By Austin Cline, About.com Guide to Atheism since 1998

Battle of Montgomery: Where Should Christians Stand?

Sunday August 31, 2003
Roy Moore's Ten Commandments monument forces a difficult choice on Christians: should they support the rule of law and let the monument be taken away, or should they oppose an outlaw ruling by an outlaw judge and engage in massive civil disobedience in order to prevent removal of the Ten Commandments? Even conservative and evangelical leaders are split on the issue.

Albert Mohler, President of the Southern Baptist Theological Seminary, is one of those who (reluctantly) favors the support of the rule of law.

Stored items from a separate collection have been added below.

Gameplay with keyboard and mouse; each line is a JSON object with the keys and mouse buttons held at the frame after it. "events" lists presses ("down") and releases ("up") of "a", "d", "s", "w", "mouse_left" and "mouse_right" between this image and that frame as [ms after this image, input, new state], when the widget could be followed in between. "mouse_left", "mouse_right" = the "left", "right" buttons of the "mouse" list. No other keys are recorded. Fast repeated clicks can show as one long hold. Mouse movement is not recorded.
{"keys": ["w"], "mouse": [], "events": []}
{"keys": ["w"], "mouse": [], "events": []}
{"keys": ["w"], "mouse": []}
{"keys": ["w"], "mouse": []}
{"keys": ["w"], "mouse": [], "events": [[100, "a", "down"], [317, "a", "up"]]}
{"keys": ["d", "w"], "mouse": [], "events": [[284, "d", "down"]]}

At the same time, he lets loose with some real outrageous comments in this column in Crosswalk:

[T]he groups behind the federal lawsuit are a rogue's gallery of secularists, including the American Civil Liberties Union (Alabama chapter) and Americans United for Separation of Church and State.  The ACLU is notorious for its determination to purge the public square of any Christian reference.  The Americans United organization is, if anything, perhaps more extreme in its secularist agenda.  Both groups are zealously committed to a secular vision for America and oppose everything from voluntary student-led prayer at school sporting events to the presence of any religious symbol on public property.  A quick look at these opponents tilts the argument significantly in Judge Moore's favor.
James Dobson's warning that we stand at a crucially important moment is well taken.  The secular tide threatens to deny history, distort the laws, rob believers of their freedoms, and push the nation into a brave new world of secularism--with all vestiges of authentic Christianity removed from public view and safely restricted to private settings.  Let's call this what it is.  The secularists hate the Ten Commandments because the authority of the law eventually depends upon a divine authority, or all morality is absolutely relative and endlessly negotiable.  The Ten Commandments remind us that morality is not relative.  This explains the secularists' hatred of the monument.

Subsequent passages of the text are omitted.